• _INSTRUCTIONS TO FOLLOW_: Return the lines starting at the one that contains "scientific name: Terminalia catappa" and ending at the one that contains "genus: Hemistigma", both included, each repeated exactly as it appears.

##### DATA SUPPLIED

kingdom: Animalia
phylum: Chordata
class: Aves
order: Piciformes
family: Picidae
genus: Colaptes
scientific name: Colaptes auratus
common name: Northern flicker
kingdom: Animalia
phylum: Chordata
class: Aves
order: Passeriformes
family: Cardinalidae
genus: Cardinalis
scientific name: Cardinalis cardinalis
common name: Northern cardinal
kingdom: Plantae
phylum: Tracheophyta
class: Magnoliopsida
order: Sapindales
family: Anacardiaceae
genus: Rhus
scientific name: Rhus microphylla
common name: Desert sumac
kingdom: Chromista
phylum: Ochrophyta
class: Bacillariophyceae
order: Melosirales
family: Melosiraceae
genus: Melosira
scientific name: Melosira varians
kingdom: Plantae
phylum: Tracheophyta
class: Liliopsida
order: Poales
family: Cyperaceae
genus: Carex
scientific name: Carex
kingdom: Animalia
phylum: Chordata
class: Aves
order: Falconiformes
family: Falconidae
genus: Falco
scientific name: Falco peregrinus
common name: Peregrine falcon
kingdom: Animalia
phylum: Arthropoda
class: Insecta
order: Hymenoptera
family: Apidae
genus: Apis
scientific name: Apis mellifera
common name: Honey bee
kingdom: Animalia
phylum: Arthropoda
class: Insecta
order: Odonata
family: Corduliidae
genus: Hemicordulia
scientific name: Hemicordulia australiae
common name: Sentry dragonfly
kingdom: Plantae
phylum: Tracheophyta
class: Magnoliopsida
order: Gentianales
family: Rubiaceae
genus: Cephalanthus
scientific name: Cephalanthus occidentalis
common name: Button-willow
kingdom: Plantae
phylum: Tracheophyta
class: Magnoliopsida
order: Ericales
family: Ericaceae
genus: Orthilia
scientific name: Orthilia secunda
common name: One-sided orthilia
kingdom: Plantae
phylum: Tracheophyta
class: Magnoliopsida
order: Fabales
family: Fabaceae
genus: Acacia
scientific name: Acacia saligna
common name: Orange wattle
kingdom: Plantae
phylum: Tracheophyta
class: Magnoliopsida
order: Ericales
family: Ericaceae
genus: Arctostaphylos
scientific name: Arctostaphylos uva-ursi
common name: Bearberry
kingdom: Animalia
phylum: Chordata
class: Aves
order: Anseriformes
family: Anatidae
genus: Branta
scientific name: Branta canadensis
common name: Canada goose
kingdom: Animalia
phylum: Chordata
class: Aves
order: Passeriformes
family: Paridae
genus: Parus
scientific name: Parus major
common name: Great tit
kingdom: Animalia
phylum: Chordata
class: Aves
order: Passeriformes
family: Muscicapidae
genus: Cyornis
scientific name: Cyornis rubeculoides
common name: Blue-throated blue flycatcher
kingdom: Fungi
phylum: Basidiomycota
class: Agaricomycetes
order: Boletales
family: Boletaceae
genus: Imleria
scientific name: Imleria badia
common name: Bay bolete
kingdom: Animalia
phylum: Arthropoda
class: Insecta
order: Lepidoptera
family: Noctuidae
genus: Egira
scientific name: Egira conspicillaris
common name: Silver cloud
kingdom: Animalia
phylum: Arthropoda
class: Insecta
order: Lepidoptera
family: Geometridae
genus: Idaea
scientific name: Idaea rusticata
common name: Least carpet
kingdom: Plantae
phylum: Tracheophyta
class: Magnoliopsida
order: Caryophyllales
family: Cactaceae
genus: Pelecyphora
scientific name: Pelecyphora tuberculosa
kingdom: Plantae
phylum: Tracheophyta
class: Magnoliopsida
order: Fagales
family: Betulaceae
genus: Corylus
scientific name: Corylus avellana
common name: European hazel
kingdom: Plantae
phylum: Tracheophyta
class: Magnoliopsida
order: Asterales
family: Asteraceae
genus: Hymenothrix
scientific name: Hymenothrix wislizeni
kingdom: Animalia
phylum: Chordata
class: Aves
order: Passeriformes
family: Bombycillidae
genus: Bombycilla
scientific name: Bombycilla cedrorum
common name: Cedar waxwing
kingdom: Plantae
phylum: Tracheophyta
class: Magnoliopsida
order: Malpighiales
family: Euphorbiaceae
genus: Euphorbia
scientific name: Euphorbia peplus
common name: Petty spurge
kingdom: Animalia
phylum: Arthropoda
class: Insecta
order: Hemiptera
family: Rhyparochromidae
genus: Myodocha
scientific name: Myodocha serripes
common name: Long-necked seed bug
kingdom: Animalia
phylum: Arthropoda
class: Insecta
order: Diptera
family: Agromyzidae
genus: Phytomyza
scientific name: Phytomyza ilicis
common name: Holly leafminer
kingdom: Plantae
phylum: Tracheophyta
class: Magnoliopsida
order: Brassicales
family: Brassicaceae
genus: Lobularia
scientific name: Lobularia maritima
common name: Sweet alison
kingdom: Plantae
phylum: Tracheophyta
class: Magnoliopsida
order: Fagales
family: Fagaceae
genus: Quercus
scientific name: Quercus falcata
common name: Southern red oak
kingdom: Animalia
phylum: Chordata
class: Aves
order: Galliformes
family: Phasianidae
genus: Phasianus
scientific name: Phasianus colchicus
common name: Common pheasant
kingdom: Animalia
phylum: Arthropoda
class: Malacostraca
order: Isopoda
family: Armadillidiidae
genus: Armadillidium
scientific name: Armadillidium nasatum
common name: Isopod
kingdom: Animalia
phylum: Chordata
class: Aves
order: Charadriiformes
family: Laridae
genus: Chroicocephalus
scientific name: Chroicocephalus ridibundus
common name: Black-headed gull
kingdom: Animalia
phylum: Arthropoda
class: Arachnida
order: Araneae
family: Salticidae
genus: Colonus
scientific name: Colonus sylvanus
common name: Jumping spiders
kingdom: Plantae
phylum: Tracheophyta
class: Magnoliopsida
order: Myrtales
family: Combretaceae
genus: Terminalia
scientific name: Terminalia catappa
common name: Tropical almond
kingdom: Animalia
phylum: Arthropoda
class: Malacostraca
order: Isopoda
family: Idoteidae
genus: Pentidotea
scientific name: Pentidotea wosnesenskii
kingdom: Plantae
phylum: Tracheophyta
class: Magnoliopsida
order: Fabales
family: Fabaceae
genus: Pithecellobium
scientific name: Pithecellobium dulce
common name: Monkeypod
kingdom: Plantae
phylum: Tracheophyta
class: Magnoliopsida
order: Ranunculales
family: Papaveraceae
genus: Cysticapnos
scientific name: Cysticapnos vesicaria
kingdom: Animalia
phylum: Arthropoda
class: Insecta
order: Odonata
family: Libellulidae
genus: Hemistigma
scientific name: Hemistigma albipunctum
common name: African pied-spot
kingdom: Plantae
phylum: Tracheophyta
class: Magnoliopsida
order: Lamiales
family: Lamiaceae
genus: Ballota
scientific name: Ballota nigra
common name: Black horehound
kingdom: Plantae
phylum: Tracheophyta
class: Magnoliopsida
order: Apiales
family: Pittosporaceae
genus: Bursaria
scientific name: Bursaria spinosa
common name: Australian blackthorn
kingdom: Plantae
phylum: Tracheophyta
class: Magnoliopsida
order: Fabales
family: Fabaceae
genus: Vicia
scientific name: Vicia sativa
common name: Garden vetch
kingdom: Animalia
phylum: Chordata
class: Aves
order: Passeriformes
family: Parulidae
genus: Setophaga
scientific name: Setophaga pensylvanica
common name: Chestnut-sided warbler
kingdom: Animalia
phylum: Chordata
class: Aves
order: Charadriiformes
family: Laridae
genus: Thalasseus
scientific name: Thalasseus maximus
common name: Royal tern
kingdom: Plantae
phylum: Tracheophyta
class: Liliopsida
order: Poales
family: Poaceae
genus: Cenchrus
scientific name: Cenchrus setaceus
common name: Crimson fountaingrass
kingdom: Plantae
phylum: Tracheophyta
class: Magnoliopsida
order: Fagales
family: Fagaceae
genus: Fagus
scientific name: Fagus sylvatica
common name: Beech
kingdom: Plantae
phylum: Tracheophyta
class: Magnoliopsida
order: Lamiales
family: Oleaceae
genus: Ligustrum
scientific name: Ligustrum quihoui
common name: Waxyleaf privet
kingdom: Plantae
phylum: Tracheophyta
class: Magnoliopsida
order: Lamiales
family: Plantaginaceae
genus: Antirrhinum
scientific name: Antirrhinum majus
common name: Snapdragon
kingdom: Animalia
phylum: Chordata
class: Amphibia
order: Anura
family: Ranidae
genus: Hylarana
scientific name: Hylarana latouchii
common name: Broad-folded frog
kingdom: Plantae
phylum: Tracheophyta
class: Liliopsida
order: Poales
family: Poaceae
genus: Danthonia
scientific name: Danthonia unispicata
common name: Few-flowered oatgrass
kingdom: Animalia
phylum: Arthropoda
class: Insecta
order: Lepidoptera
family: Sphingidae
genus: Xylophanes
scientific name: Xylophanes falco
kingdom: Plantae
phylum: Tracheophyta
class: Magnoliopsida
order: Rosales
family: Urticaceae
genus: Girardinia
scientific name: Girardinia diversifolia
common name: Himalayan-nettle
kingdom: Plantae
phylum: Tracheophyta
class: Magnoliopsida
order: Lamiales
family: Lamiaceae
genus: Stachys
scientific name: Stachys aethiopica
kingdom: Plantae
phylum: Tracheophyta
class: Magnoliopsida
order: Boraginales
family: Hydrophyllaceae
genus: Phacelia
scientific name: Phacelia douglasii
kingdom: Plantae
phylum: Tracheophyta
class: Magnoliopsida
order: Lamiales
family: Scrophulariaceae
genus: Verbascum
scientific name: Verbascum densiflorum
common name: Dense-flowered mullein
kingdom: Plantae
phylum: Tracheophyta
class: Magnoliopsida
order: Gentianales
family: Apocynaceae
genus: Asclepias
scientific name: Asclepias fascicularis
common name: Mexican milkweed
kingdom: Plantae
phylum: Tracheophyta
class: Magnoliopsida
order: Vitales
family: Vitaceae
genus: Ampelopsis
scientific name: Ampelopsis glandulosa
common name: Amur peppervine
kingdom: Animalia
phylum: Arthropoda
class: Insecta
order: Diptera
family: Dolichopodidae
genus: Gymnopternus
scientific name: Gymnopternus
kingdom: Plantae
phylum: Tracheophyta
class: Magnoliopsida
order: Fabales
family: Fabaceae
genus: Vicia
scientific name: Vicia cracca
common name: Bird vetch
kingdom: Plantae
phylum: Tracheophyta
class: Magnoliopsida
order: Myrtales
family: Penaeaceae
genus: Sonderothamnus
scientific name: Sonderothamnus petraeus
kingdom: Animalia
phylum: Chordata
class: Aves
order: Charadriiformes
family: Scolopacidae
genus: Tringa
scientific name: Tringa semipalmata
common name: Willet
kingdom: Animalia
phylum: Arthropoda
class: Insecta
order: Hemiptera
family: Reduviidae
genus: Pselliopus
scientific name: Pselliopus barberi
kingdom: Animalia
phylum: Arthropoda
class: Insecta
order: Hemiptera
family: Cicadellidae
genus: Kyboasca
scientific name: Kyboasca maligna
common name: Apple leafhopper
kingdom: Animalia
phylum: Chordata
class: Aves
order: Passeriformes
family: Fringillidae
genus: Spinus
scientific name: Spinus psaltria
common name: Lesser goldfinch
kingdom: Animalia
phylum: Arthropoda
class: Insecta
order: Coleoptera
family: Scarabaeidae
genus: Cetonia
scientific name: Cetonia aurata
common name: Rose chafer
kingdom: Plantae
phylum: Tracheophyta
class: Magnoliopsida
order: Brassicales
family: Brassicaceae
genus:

##########

• _SOLVED PROBLEM_:
scientific name: Terminalia catappa
common name: Tropical almond
kingdom: Animalia
phylum: Arthropoda
class: Malacostraca
order: Isopoda
family: Idoteidae
genus: Pentidotea
scientific name: Pentidotea wosnesenskii
kingdom: Plantae
phylum: Tracheophyta
class: Magnoliopsida
order: Fabales
family: Fabaceae
genus: Pithecellobium
scientific name: Pithecellobium dulce
common name: Monkeypod
kingdom: Plantae
phylum: Tracheophyta
class: Magnoliopsida
order: Ranunculales
family: Papaveraceae
genus: Cysticapnos
scientific name: Cysticapnos vesicaria
kingdom: Animalia
phylum: Arthropoda
class: Insecta
order: Odonata
family: Libellulidae
genus: Hemistigma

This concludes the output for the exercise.